##### TEXTE

Je souhaiterais rebondir sur le post de ToxinoMan, en esperant ne pas me faire pourrir. Je vais essayer de faire tous les efforts possibles pour ne pas qu’on pense que je viens faire du cycliste-bashing alors que ce n’est absolument pas mon but.
Dans l’exemple de Toxino, je vais etre clair sur un point: le type sur qui il est tombé est horrible, infâme, et ne mérite aucune excuse.
Mais je pense voir dans ce que décrit Toxino un souci qui doit peut-etre échapper à tous les pratiquants réguliers qui font du vélo de maniere un peu intensive. Ce qui n’est effectivement pas mon cas: quand je fais du vélo, c’est uniquement pour me balader, en mode cool quoi. Mais j’imagine tres bien que, sans meme se croire sur un entrainement en mode prépa pour LBL, les pratiquants intensifs doivent vouloir rouler de maniere un peu intensive quand meme, rouler à un niveau assez élevé, et ne pas vouloir devoir trop ralentir ici ou là, autant que c’est possible. Je ne dis pas qu’ils roulent comme des dingues, mais simplement que leur façon de rouler et d’envisager leur utilisation de la route est sans doute influencée par des biais dont ils n’ont pas forcément conscience.

##########
##### DONNÉES

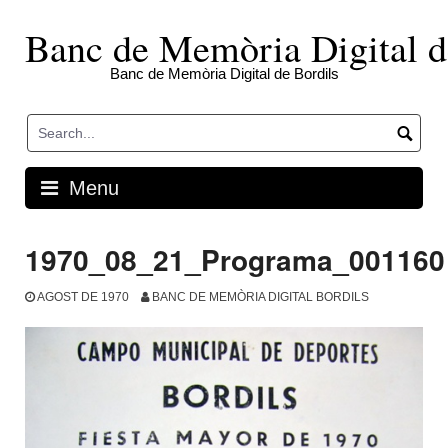
Skip
to
Banc de Memòria Digital d
content
Banc de Memòria Digital de Bordils
Menu
1970_08_21_Programa_001160
AGOST DE 1970
BANC DE MEMÒRIA DIGITAL BORDILS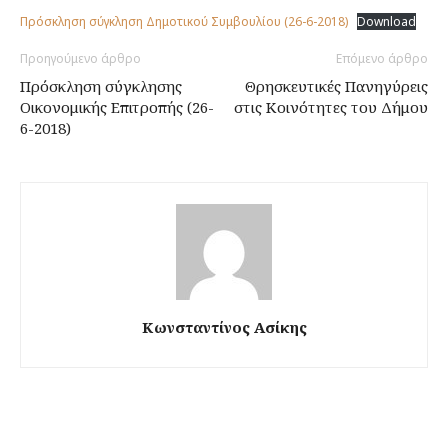
Πρόσκληση σύγκληση Δημοτικού Συμβουλίου (26-6-2018)
Download
Προηγούμενο άρθρο
Επόμενο άρθρο
Πρόσκληση σύγκλησης
Θρησκευτικές Πανηγύρεις
Οικονομικής Επιτροπής (26-
στις Κοινότητες του Δήμου
6-2018)
Κωνσταντίνος Ασίκης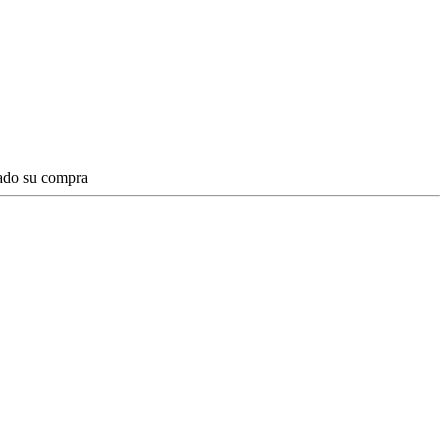
zado su compra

##########

CONSIGNE =
D'après le texte, dans quel but la personne qui écrit fait-elle du vélo ?

RÉPONSE =
Uniquement pour se balader, tranquillement.